My undergrad was a 2.39 as a chemical engineer and then my biomedical engineering degree master’s was a 3.8. Then I just got my MCAT score back and got a 502. What do you think I should do?
A: This student adds that her parent is already convincing her to apply this cycle when she doesn’t feel she’s ready.
If you still don’t have your personal statement ready, then you can’t apply just yet. Go get a better MCAT score if you can. Figure out what went wrong this first time and improve on that score. You did super well in your masters. Your undergraduate GPA is not super stellar. But your master’s is great. So go get a better MCAT score and apply to the schools that you want to apply to.
[55:21] Dealign with Not Enough Clinical Experience
Q: I am going to be graduating this December 2021. These past two years of undergrad, I’ve been really focused on my grades trying to survive my premed years with rigorous classes. I did volunteer and I did tutor. I haven’t done that much clinical experience. But I do hope that once I graduate this December, I’ll actually have a job. Is it going to affect my application?
A: Paid volunteer does not matter. Clinical experience doesn’t matter. One type of clinical experience is not better than another paid versus volunteer. If you’ve been volunteering at a clinic, that doesn’t necessarily mean it’s a clinical experience. It depends on what you’re doing. But if you’ve been volunteering and getting clinical experience, that 1,000% counts.

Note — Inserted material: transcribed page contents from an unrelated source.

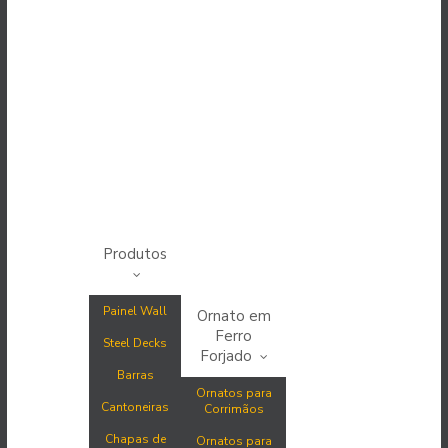
Produtos
Painel Wall
Ornato em
Ferro
Steel Decks
Forjado
Barras
Ornatos para
Cantoneiras
Corrimãos
Chapas de
Ornatos para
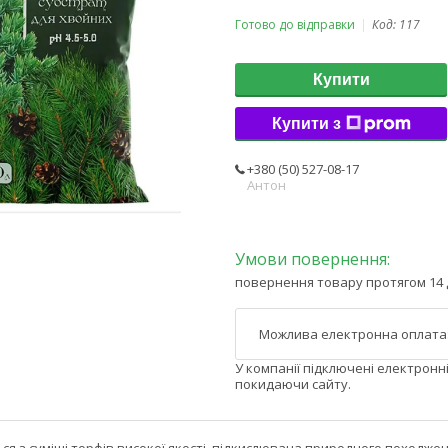
Готово до відправки
Код:
117
Купити
Купити з
+380 (50) 527-08-17
Антон
повернення товару протягом 14 
У компанії підключені електронн
покидаючи сайту.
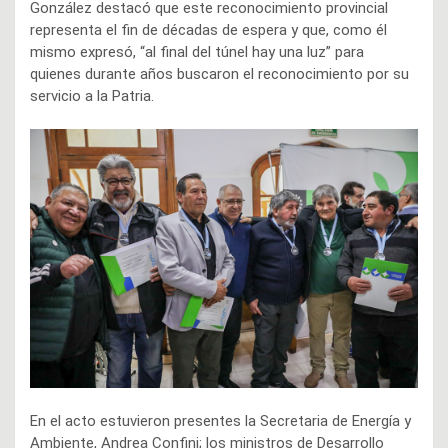
González destacó que este reconocimiento provincial
representa el fin de décadas de espera y que, como él
mismo expresó, “al final del túnel hay una luz” para
quienes durante años buscaron el reconocimiento por su
servicio a la Patria.
En el acto estuvieron presentes la Secretaria de Energía y
Ambiente, Andrea Confini; los ministros de Desarrollo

Q: I’m a junior undergrad. I had something lined up when I came back for winter break back home for a volunteering experience. But then COVID happened in March, and that just didn’t happen. And so on campus, I had a volunteering experience, but I haven’t really been very adamant about going. Because it’s one of the only hospitals in the city that accepts volunteers, there are so many people. And there’s only one department open where it’s restocking PPE. And when I go, there’s never anything to do. And I’m just worried because I want to have meaningful, like volunteering experiences.
A: If it’s not a good experience for you and you’re not happy doing it, then don’t do it and go find something else.

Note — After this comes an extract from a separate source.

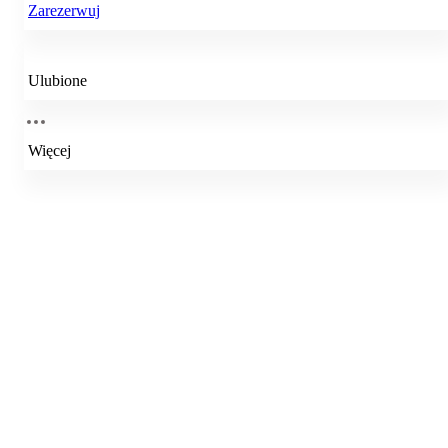
Zarezerwuj
Ulubione
Więcej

[01:05:39] Studying Abroad
Q: How is studying abroad going to look like on the medical school application?
A: It doesn’t matter. Go do what you want to do. Premeds pretty much feel like they should worry about everything. That’s just not the case. If that’s what you want to do, go do it. And the experiences that you’ll have will be wonderful. And you’ll be able to write about them and talk about them and you’ll be fine.
[01:07:24] Red Flag Questions
Q: Is it a red flag if you ask about mental health services, or what does the school do if a student does fail?

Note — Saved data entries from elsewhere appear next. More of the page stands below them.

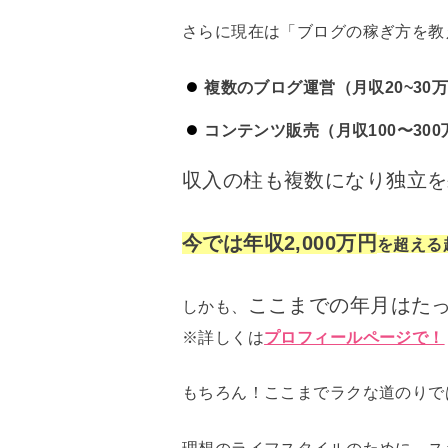
さらに現在は「ブログの稼ぎ方を教
複数のブログ運営（月収20~30
コンテンツ販売（月収100〜300
収入の柱も複数になり独立を
今では年収
2,000万円
を超える
ここまでの年月はた
しかも、
※詳しくは
プロフィールページで！
もちろん！ここまでラクな道のりで
理想のライフスタイルのために、ス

A: I wouldn’t say it’s wrong. Unfortunately, it’s human nature to wonder why are you asking that? Are you concerned about that? Are you worried you’re going to fail? And medical schools want confident people.
Remember that the interviewers at medical schools are a broad swath of that community there. They could be lawyers, nurses, or faculty in the community. They could be physicians or professors who work at the hospital as part of the faculty of the medical school. And so, they’re not entrenched into the medical school curriculum and all the resources.
And so, I don’t recommend asking very specific questions to interviewers. Instead, ask opinion-based questions such as – what’s your favorite thing about the school that nobody knows about? This helps you understand the school better.
“There are lots of opportunities to ask questions where you don’t have to get super nitty-gritty.”